● Work task
From the first line of the entries below through the line bearing "Hulson’s use of the colour green, its", write out each line exactly. Omit pictures.

(Excerpted records begins)

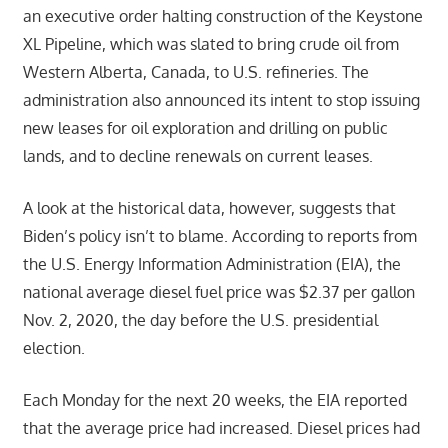
an executive order halting construction of the Keystone
XL Pipeline, which was slated to bring crude oil from
Western Alberta, Canada, to U.S. refineries. The
administration also announced its intent to stop issuing
new leases for oil exploration and drilling on public
lands, and to decline renewals on current leases.
A look at the historical data, however, suggests that
Biden’s policy isn’t to blame. According to reports from
the U.S. Energy Information Administration (EIA), the
national average diesel fuel price was $2.37 per gallon
Nov. 2, 2020, the day before the U.S. presidential
election.
Each Monday for the next 20 weeks, the EIA reported
that the average price had increased. Diesel prices had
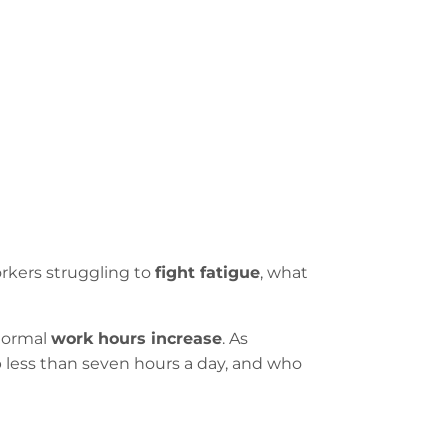
orkers struggling to
fight fatigue
, what
 normal
work hours increase
. As
 less than seven hours a day, and who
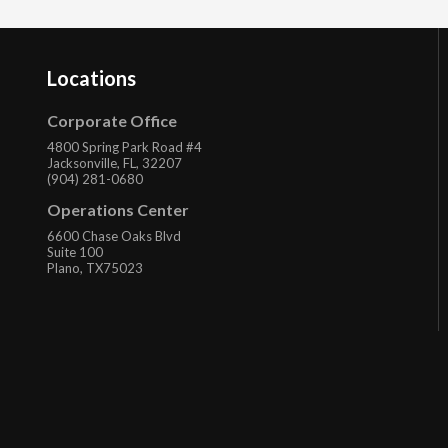
Locations
Corporate Office
4800 Spring Park Road #4
Jacksonville, FL, 32207
(904) 281-0680
Operations Center
6600 Chase Oaks Blvd
Suite 100
Plano, TX75023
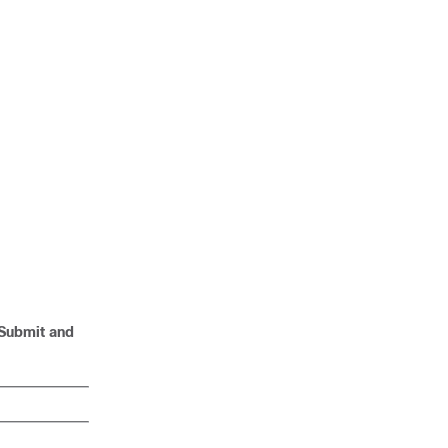
:
 Submit and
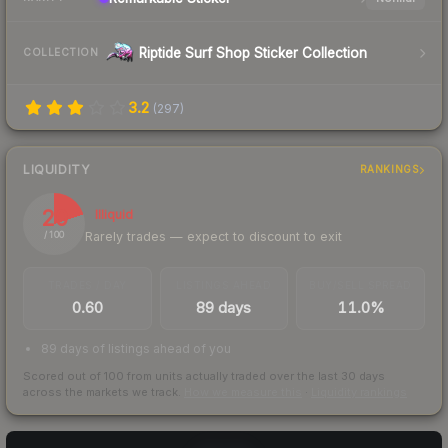
Riptide Surf Shop Sticker Collection
COLLECTION
3.2
(
297
)
LIQUIDITY
RANKINGS
20
Illiquid
Rarely trades — expect to discount to exit
/ 100
TRADES / DAY
LISTINGS AHEAD
BUY/SELL SPREAD
0.60
89 days
11.0%
89 days of listings ahead of you
Scored out of 100 from units actually traded over the last
30
days
across the markets we track.
How we measure this
·
Liquidity rankings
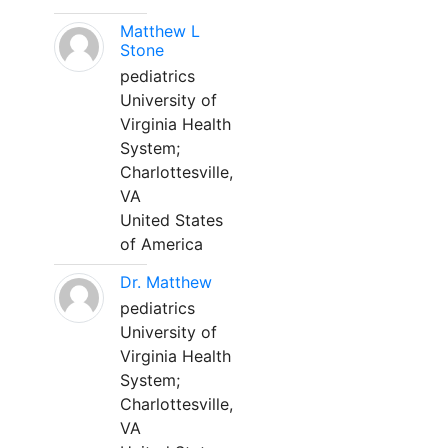
Matthew L
Stone
pediatrics
University of
Virginia Health
System;
Charlottesville,
VA
United States
of America
Dr. Matthew
pediatrics
University of
Virginia Health
System;
Charlottesville,
VA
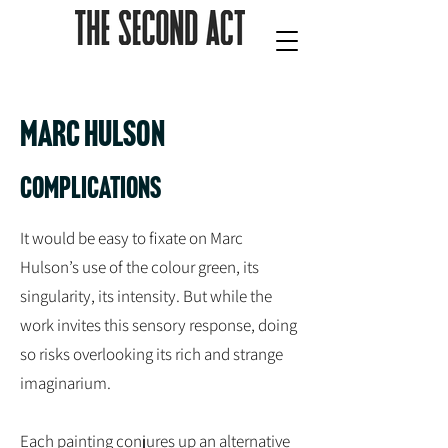
Marc Hulson
Complications
It would be easy to fixate on Marc
Hulson’s use of the colour green, its
singularity, its intensity. But while the
work invites this sensory response, doing
so risks overlooking its rich and strange
imaginarium.
Each painting conjures up an alternative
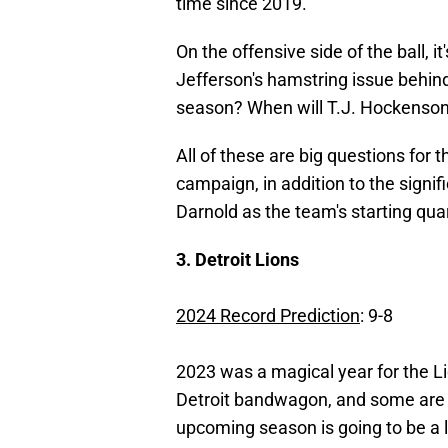
time since 2019.
On the offensive side of the ball, i
Jefferson's hamstring issue behi
season? When will T.J. Hockenson
All of these are big questions for 
campaign, in addition to the sign
Darnold as the team's starting qua
3. Detroit Lions
2024 Record Prediction
: 9-8
2023 was a magical year for the Li
Detroit bandwagon, and some ar
upcoming season is going to be a lo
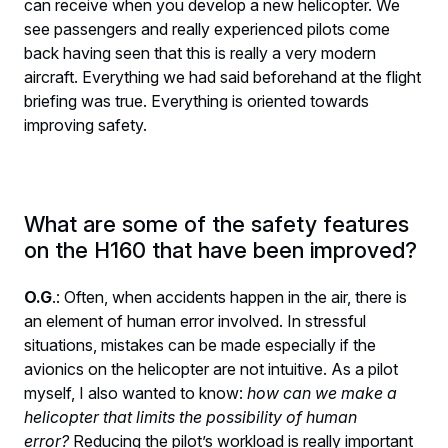
can receive when you develop a new helicopter. We
see passengers and really experienced pilots come
back having seen that this is really a very modern
aircraft. Everything we had said beforehand at the flight
briefing was true. Everything is oriented towards
improving safety.
What are some of the safety features
on the H160 that have been improved?
O.G
.: Often, when accidents happen in the air, there is
an element of human error involved. In stressful
situations, mistakes can be made especially if the
avionics on the helicopter are not intuitive. As a pilot
myself, I also wanted to know:
how can we make a
helicopter that limits the possibility of human
error?
Reducing the pilot’s workload is really important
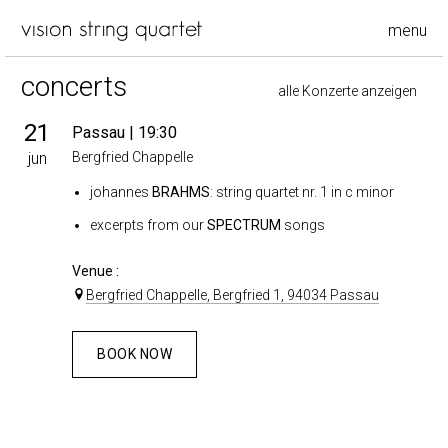
menu
concerts
alle Konzerte anzeigen
21
Passau
| 19:30
jun
Bergfried Chappelle
johannes
BRAHMS
: string quartet nr. 1 in c minor
excerpts from our
SPECTRUM
songs
Venue :
Bergfried Chappelle, Bergfried 1, 94034 Passau
BOOK NOW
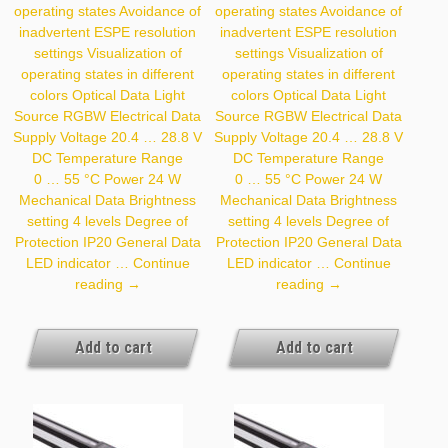
operating states Avoidance of
operating states Avoidance of
inadvertent ESPE resolution
inadvertent ESPE resolution
settings Visualization of
settings Visualization of
operating states in different
operating states in different
colors Optical Data Light
colors Optical Data Light
Source RGBW Electrical Data
Source RGBW Electrical Data
Supply Voltage 20.4 … 28.8 V
Supply Voltage 20.4 … 28.8 V
DC Temperature Range
DC Temperature Range
0 … 55 °C Power 24 W
0 … 55 °C Power 24 W
Mechanical Data Brightness
Mechanical Data Brightness
setting 4 levels Degree of
setting 4 levels Degree of
Protection IP20 General Data
Protection IP20 General Data
LED indicator …
Continue
LED indicator …
Continue
Z99G003
Z99G004
reading
→
reading
→
Add to cart
Add to cart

(Excerpted records ends)

● Written response
an executive order halting construction of the Keystone
XL Pipeline, which was slated to bring crude oil from
Western Alberta, Canada, to U.S. refineries. The
administration also announced its intent to stop issuing
new leases for oil exploration and drilling on public
lands, and to decline renewals on current leases.
A look at the historical data, however, suggests that
Biden’s policy isn’t to blame. According to reports from
the U.S. Energy Information Administration (EIA), the
national average diesel fuel price was $2.37 per gallon
Nov. 2, 2020, the day before the U.S. presidential
election.
Each Monday for the next 20 weeks, the EIA reported
that the average price had increased. Diesel prices had
orkers struggling to
fight fatigue
, what
 normal
work hours increase
. As
 less than seven hours a day, and who
Locations
Corporate Office
4800 Spring Park Road #4
Jacksonville, FL, 32207
(904) 281-0680
Operations Center
6600 Chase Oaks Blvd
Suite 100
Plano, TX75023
:
 Submit and
Riptide Surf Shop Sticker Collection
COLLECTION
3.2
(
297
)
LIQUIDITY
RANKINGS
20
Illiquid
Rarely trades — expect to discount to exit
/ 100
TRADES / DAY
LISTINGS AHEAD
BUY/SELL SPREAD
0.60
89 days
11.0%
89 days of listings ahead of you
Scored out of 100 from units actually traded over the last
30
days
across the markets we track.
How we measure this
·
Liquidity rankings
Matthew L
Stone
pediatrics
University of
Virginia Health
System;
Charlottesville,
VA
United States
of America
Dr. Matthew
pediatrics
University of
Virginia Health
System;
Charlottesville,
VA
Marc Hulson
Complications
It would be easy to fixate on Marc
Hulson’s use of the colour green, its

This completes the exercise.